Descendant tree (group theory)

In the realm of group theory, a descendant tree provides a visual and structural representation of pro-p groups and their finite quotients, especially p-groups. It's a hierarchical organization depicting the relationships between different groups obtained by successively applying p-coverings or similar constructions. It’s particularly useful for exploring the structure and classification of p-groups.

The root of the descendant tree is typically a relatively small p-group, often with a simple structure. Subsequent levels are populated by its descendants. A descendant of a p-group G is another p-group H such that there exists a central extension 1 → A → H → G → 1, where A is an elementary abelian p-group (i.e., a vector space over the field with p elements) contained in the Frattini subgroup of H. This means that G is a quotient of H by a central subgroup of exponent p that is contained in all maximal subgroups of H.

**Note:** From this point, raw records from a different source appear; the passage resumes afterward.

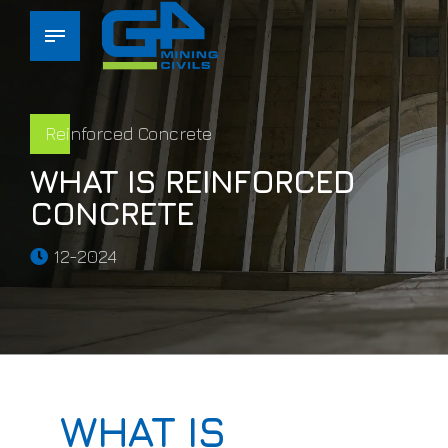
Reinforced Concrete
WHAT IS REINFORCED
CONCRETE
12-2024
WHAT IS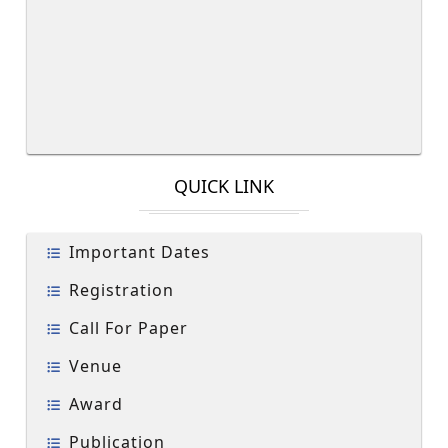
QUICK LINK
Important Dates
Registration
Call For Paper
Venue
Award
Publication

Each node in the tree represents a specific p-group, and the edges connecting nodes represent the descendant relationship. The number of children a node has is determined by the number of distinct central extensions (subject to some equivalence relation, typically isomorphism) of the p-group it represents. The branching pattern of the tree reveals information about the prevalence and diversity of p-groups with specific properties.

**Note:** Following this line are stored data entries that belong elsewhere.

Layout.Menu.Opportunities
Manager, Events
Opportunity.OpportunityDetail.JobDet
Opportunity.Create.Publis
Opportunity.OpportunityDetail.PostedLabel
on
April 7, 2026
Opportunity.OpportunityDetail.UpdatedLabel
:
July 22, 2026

Key concepts related to descendant trees include:

• Immediate Descendant: An immediate descendant of a group G is a descendant H obtained by a single central extension as described above. An edge in the descendant tree connects a group to its immediate descendants.

• Terminal Node: A node in the tree representing a group that has no further descendants (according to the specific criteria for constructing the tree). These groups often have unique properties or represent "end points" in the classification of p-groups.

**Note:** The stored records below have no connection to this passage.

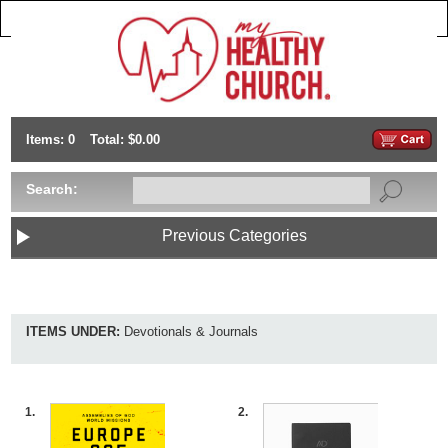
Items: 0
Total: $0.00
Search:
Previous Categories
ITEMS UNDER:
Devotionals & Journals
1.
2.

• Coclass: The coclass of a finite p-group G of order pⁿ and nilpotency class c is defined as n - c. Coclass is often used to organize and analyze p-groups. Descendant trees are frequently structured by coclass, allowing researchers to investigate the structure of p-groups with a particular coclass.

• Pro-p Group: A pro-p group is a topological group that is an inverse limit of finite p-groups. Descendant trees are instrumental in studying the structure of pro-p groups, as they provide a way to systematically explore the finite quotients of a pro-p group. The infinite pro-p groups can be "approximated" by examining increasingly deeper levels of their descendant tree.

Descendant trees are used extensively in the classification of p-groups, especially for specific coclasses. They are powerful tools for visualizing and understanding the intricate relationships between different p-groups and the underlying structure of pro-p groups.